Fear the reaper

When we last saw Peter Brown, he was against the wall. Ripping one of the lesser-essential leg bones from his own body to use as a weapon against a mobster. It was a cackle-inducing scene of yuck that remains one of the highlights of my personal highlight reel of contemporary fiction. Eleven years later, he’s still on the lam. Now he’s working as a doctor aboard a cruise ship. His name is Lionel Azimuth and when he extracts the bum tooth of a cruise ship staff member, it crumbles into a brown liquid. Still with the yuck.

Wild Thing by Josh Bazell is the followup to his fantastically hilarious whiz-bang gag trip Beat the Reaper, one of the best things that happened in 2010. This one has a lot of the same ingredients — lunch-gurgling scenes, sassy banter, and some genuine what-the moments. But, while plot doesn’t always have to matter in cases of great entertainment, this one is a little too loose, lacks impact in its bam! moments and goes off-roading to some pretty meh places. See: Completely unnecessary cameo by Sarah Palin.

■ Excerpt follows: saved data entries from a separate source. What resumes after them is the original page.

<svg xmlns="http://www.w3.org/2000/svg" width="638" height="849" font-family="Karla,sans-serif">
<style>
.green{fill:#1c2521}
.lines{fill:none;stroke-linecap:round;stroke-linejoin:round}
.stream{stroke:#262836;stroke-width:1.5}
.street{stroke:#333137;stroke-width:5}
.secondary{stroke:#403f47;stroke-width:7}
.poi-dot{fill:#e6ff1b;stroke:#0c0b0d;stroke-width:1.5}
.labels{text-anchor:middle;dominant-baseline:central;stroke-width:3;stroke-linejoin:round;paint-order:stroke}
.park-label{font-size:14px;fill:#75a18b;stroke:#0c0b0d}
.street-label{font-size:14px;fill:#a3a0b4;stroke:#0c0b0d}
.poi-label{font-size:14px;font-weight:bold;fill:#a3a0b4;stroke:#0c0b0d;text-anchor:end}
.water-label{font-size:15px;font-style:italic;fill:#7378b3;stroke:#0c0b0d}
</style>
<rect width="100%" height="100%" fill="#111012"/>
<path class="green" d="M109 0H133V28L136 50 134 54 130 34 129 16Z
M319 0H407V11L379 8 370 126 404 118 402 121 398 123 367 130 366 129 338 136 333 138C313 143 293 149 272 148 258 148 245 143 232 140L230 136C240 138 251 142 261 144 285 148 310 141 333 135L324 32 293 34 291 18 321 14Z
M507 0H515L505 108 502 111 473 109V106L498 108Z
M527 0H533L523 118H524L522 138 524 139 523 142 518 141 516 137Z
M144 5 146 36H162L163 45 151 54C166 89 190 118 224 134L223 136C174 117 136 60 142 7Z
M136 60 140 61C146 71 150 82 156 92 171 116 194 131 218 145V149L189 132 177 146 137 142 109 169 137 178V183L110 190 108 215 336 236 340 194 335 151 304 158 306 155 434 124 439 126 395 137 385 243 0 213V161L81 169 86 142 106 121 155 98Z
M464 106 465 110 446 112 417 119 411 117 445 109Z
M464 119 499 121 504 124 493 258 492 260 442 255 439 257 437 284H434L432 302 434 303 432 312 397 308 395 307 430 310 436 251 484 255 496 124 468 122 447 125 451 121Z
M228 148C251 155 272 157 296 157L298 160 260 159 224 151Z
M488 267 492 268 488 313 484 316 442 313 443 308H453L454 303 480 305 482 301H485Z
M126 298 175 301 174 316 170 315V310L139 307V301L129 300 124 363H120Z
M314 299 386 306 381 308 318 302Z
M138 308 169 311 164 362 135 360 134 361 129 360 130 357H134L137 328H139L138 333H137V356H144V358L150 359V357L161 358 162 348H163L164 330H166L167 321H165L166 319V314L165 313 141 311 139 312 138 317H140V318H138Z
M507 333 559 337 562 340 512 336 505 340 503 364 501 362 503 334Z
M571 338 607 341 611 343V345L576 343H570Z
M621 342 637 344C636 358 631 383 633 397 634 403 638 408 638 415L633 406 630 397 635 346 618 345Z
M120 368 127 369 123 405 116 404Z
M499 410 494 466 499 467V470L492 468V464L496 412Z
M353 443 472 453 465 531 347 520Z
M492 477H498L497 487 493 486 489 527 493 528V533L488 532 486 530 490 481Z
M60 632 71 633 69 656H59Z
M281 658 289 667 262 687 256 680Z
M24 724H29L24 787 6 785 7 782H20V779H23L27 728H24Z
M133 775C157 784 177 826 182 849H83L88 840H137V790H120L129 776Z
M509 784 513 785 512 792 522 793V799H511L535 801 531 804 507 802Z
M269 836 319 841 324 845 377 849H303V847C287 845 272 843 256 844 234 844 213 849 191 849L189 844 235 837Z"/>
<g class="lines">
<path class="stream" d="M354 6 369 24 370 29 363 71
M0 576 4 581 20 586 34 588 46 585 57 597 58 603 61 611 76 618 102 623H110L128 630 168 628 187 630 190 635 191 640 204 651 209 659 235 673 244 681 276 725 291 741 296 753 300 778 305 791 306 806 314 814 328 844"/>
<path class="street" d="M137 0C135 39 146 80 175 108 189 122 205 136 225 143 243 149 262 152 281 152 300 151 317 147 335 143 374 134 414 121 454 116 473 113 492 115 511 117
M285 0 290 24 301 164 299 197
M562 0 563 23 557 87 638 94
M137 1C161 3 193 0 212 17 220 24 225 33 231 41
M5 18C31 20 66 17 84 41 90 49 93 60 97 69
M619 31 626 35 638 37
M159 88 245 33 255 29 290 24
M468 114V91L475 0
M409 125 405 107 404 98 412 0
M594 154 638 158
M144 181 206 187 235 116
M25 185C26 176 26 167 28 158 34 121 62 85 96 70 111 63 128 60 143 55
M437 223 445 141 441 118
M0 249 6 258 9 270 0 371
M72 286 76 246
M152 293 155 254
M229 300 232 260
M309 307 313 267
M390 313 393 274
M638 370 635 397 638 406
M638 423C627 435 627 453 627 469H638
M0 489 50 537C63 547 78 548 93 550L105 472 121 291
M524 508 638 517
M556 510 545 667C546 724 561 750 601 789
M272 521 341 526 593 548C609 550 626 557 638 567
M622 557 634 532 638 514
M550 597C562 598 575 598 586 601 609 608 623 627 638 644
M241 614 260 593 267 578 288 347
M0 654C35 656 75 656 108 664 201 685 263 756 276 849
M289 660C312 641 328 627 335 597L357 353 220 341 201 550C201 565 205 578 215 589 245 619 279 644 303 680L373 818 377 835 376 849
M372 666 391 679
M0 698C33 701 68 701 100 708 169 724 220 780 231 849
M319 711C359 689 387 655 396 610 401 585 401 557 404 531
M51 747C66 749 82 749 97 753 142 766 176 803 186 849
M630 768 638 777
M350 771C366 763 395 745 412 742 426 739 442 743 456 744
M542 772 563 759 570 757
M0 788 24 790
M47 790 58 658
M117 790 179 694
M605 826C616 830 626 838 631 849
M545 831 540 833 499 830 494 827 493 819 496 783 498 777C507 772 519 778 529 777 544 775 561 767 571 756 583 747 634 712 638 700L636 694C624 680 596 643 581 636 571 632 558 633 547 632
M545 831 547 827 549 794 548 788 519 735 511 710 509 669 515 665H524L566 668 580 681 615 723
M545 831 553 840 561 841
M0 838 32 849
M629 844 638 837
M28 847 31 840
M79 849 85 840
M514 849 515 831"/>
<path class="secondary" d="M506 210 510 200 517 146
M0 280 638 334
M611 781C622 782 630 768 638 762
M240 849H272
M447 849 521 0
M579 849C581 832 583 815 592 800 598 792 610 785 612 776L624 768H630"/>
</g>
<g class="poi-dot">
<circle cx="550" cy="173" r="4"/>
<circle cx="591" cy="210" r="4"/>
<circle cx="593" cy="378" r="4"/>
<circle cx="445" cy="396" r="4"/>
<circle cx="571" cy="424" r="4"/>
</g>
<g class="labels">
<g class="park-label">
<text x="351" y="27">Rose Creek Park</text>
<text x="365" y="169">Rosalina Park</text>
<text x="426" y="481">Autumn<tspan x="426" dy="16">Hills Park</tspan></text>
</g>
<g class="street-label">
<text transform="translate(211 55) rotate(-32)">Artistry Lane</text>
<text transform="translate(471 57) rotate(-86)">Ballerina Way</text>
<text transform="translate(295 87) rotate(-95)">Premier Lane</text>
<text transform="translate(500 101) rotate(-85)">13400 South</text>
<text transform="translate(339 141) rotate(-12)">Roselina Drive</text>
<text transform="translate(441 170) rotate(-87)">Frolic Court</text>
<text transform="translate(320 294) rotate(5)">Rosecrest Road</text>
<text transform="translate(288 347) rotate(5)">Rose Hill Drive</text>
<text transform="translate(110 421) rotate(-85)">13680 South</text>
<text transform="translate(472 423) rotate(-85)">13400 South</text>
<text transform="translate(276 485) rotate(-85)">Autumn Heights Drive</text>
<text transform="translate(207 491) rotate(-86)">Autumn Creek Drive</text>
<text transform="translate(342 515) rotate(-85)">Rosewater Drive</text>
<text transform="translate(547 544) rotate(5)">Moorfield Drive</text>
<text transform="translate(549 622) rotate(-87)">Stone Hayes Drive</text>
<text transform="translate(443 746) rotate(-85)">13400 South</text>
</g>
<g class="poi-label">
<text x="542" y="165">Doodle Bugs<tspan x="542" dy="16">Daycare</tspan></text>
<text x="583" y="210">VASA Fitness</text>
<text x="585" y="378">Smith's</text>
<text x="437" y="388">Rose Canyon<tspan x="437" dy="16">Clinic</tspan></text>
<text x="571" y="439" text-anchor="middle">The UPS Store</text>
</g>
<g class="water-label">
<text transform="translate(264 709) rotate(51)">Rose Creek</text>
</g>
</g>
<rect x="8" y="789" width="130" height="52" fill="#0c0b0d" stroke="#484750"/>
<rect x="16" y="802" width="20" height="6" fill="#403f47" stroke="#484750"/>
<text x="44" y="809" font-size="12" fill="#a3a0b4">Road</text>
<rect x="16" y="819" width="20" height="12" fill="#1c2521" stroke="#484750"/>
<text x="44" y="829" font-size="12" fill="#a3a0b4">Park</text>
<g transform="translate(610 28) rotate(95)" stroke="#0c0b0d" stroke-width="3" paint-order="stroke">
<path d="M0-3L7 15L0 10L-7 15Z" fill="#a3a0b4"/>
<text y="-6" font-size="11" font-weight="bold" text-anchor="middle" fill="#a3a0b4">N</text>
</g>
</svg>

It all starts on White Lake in the Boundary Waters where two teen couples are engaged in low-level petting, in one case, and full-on yelp mode in the other. Autumn Semmel dips into the lake and her boyfriend follows. When he doesn’t come up from the water, she begins to fear the lake horror of having her leg suddenly grabbed by him. Then he does come spitting up, barfing a rope of blood and not long for life. As for Autumn: “The thing rams into her from behind, clapping shut her rib cage like a book and squirting the life out of her like water from a sponge.”

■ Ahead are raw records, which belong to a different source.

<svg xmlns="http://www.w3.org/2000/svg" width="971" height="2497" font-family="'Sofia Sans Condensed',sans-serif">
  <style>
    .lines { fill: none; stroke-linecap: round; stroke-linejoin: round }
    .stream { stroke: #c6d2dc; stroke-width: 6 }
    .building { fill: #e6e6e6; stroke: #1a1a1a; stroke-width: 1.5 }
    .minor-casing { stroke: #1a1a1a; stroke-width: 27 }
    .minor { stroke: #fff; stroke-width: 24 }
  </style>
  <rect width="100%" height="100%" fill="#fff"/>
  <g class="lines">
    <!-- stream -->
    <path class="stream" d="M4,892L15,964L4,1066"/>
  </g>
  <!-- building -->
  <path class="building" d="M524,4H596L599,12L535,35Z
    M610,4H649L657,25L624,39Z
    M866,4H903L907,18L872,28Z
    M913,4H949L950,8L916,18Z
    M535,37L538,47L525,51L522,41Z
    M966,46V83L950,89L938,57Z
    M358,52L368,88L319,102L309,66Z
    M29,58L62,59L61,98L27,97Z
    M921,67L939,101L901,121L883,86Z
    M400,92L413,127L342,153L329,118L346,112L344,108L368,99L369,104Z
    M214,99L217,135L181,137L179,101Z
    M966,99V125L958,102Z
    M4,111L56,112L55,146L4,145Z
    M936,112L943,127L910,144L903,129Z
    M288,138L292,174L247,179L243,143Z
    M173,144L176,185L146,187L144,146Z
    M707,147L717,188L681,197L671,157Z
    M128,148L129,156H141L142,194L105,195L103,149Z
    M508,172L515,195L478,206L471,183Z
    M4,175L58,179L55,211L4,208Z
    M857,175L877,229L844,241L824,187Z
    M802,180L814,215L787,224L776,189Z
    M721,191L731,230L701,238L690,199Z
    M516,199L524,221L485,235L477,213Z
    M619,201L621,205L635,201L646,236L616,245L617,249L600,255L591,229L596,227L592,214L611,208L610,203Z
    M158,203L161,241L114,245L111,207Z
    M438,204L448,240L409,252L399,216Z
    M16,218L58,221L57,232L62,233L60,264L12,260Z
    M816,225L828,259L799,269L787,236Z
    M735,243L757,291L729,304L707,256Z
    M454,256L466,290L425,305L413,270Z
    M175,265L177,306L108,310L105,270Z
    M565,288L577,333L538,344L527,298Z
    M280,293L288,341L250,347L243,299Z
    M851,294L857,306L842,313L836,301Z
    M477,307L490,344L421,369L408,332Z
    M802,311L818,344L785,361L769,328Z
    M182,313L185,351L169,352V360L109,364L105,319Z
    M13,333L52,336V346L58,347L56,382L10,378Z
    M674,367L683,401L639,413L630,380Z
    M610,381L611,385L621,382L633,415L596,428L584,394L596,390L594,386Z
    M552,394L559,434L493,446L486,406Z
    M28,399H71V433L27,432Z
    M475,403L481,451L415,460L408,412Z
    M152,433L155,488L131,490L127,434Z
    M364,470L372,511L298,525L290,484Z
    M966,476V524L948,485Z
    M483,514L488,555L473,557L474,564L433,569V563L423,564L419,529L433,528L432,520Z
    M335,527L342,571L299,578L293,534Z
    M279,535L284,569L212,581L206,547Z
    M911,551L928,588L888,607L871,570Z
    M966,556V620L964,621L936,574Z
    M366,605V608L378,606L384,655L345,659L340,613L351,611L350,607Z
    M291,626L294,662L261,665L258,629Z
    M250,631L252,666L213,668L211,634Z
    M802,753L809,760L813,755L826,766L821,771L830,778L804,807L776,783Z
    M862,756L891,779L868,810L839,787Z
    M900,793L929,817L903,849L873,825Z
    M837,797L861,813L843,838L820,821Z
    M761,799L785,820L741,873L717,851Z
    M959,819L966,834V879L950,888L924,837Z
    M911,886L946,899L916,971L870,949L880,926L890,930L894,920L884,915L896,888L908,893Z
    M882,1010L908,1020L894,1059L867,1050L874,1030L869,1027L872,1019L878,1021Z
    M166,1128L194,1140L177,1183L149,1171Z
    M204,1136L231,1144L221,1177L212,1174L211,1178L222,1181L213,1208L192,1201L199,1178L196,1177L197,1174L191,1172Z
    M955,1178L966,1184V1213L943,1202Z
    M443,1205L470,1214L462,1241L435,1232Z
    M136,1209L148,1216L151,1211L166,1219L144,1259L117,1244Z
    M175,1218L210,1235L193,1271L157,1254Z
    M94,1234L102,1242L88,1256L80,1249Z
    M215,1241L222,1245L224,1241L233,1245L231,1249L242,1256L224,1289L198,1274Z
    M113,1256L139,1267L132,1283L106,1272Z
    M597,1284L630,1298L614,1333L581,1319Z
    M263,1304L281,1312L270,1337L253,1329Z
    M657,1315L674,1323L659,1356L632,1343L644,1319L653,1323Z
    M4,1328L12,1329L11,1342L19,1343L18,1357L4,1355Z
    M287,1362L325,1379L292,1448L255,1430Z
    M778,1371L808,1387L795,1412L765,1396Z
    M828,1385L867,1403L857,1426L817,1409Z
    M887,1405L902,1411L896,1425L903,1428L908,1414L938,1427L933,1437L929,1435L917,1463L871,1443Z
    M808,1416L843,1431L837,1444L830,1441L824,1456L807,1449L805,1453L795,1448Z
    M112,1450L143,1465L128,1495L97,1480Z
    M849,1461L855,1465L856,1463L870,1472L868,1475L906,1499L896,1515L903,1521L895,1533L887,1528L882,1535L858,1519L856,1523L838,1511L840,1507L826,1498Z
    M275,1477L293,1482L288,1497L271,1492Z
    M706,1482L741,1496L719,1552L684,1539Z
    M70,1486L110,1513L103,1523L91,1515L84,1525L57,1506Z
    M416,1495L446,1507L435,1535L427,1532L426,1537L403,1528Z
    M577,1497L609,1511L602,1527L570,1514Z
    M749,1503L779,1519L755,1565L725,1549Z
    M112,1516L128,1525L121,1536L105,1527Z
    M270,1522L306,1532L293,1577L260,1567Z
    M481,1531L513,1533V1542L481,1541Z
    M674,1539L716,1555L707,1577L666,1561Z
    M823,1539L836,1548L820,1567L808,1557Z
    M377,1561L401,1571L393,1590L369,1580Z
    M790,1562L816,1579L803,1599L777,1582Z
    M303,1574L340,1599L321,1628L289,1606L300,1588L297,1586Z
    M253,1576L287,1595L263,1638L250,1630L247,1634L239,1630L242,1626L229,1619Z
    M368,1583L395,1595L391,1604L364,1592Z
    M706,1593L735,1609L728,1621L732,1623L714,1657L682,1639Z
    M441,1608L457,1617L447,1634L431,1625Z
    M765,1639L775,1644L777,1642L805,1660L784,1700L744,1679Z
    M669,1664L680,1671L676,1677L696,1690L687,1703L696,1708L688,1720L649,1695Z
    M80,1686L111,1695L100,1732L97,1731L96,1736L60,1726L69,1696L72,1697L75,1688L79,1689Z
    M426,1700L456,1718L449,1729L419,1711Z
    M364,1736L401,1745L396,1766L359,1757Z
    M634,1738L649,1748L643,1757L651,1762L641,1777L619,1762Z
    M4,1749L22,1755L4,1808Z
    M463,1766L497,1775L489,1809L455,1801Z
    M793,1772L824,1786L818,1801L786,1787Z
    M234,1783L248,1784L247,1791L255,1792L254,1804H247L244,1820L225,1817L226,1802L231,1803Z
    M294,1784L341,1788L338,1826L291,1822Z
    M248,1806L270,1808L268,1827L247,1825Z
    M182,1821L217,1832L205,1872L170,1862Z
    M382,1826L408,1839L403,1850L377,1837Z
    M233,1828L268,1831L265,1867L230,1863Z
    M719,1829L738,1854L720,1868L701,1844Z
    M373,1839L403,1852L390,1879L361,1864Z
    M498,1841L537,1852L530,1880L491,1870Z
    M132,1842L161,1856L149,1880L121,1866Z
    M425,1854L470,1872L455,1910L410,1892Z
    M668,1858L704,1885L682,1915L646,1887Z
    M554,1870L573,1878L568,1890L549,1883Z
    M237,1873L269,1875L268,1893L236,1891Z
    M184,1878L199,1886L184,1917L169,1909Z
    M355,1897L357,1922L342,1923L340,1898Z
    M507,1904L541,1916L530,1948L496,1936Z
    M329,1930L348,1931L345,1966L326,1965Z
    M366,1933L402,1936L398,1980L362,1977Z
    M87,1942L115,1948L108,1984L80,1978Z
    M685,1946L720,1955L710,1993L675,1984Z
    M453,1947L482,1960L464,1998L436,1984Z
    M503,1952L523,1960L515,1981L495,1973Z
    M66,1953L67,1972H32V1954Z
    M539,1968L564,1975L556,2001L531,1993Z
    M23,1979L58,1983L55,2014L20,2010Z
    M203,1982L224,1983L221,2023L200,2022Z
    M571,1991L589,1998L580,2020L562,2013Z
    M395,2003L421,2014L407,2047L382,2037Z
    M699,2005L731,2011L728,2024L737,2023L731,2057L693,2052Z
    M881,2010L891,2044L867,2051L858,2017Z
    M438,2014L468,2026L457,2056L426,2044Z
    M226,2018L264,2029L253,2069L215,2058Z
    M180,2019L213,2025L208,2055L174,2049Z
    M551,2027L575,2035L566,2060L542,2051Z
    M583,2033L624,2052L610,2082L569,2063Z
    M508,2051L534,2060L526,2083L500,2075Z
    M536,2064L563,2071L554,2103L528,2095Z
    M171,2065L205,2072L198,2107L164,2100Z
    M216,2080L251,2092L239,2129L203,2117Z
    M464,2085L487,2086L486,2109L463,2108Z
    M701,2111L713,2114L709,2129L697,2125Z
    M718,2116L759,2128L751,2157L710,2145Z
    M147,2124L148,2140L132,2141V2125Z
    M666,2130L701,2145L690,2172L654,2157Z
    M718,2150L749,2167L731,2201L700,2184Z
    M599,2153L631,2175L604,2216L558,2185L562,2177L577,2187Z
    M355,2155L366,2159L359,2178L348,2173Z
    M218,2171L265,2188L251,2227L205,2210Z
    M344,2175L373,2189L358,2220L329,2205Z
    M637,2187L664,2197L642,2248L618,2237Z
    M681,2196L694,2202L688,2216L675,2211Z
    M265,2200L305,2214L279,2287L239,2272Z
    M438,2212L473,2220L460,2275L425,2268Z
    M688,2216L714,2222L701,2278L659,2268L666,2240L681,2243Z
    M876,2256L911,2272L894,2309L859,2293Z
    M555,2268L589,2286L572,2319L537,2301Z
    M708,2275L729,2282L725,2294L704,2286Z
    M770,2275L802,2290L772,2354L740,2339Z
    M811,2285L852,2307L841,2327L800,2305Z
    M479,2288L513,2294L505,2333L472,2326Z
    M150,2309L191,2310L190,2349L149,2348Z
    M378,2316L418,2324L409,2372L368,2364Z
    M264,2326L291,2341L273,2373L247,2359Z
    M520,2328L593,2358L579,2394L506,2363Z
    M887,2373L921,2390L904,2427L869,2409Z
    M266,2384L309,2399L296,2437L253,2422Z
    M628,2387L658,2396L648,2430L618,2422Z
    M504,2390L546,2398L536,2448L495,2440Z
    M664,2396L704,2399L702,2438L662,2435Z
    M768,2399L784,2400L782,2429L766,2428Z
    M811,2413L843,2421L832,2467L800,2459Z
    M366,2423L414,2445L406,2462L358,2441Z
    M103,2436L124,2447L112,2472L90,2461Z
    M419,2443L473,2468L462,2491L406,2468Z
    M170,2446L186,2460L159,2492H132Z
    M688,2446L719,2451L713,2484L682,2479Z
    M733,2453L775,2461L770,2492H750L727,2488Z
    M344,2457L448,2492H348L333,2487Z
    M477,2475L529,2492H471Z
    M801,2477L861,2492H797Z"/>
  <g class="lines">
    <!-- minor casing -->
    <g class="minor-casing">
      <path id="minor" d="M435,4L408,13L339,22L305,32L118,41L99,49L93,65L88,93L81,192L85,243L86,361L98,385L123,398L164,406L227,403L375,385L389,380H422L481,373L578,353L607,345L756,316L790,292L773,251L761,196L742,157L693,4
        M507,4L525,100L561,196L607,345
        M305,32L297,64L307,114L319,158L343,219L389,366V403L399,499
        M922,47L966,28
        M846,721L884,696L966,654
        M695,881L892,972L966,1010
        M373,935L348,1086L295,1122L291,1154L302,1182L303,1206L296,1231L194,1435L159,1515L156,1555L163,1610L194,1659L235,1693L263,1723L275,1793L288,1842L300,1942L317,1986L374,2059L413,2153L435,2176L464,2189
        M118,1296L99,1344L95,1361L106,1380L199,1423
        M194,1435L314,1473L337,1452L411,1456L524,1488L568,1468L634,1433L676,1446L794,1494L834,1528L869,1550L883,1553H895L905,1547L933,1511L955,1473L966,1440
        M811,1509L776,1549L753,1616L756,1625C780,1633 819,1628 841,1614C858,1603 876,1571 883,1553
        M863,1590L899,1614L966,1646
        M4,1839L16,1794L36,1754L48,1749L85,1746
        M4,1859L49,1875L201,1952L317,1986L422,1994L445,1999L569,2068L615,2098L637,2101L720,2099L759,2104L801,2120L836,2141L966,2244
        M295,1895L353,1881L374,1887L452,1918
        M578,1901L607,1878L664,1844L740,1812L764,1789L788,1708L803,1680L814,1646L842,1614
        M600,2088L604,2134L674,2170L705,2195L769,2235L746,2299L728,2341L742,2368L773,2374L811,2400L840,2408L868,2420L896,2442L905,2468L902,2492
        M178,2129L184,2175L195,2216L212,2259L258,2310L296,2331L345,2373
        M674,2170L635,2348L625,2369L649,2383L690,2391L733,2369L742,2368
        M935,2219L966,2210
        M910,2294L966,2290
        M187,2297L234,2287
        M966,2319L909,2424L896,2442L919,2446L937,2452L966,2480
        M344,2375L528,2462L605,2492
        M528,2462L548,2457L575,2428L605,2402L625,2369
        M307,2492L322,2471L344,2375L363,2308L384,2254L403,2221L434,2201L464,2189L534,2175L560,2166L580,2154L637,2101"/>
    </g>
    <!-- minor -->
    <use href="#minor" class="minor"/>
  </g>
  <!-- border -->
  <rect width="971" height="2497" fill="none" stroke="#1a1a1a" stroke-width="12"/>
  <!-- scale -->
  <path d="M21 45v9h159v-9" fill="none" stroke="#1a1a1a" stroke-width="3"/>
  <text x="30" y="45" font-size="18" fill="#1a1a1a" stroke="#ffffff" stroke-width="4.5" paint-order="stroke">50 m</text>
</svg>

Uh oh. Scary sea monster skulking in the lake with a taste for human blood and guts.

The character known as Lionel Azimuth is commissioned for a job, part security, part mythbusters — by a reclusive billionaire called Rec Bill. The doctor is asked to accompany his staff paleontologist Violet in a trip to the lake to discern the truth behind the monster. They are part of a party organized by the owner of an outfitting company in a small town in Northern Minnesota, and the travel team includes a pop star, some persnickity Republicans, and a celebrity judge who will verify the legitimacy of the beast, Sarah Palin.

There is a strong sexual attraction between Lionel and Violet, addressed the second they meet when she asks him, with less family friendly phraseology, whether they are going to consummate this thing on this trip. The small town of Ford, Minn., is populated by a bunch of meth makers, meth heads, and meth thugs. There is also a mystery surrounding who killed Autumn Semmel’s father less than a week after her bones were crushed. And there is a shout-out to my little Northern Minnesota city:

“Right after we passed Duluth, which turns out to be a bunch of freeway exchanges between new-looking paper factories, every one of them pumping smog as big and opaque as clouds out of its stacks, we stopped at a Dairy Queen for lunch.”

Where Beat the Reaper was clever and surprising and deliciously descriptive and disgusting, this one is more self-conscious in its efforts to be clever and surprising. The big reveal feels like an episode of “Scooby Doo,” something Bazell must have been channeling a bit considering a conversation between Violet and Lionel that has her deconstructing the sexual relationships on the cartoon. For instance, that Velma is sneaking around with Fred on the side and faking gay so Shaggy will lay off of her.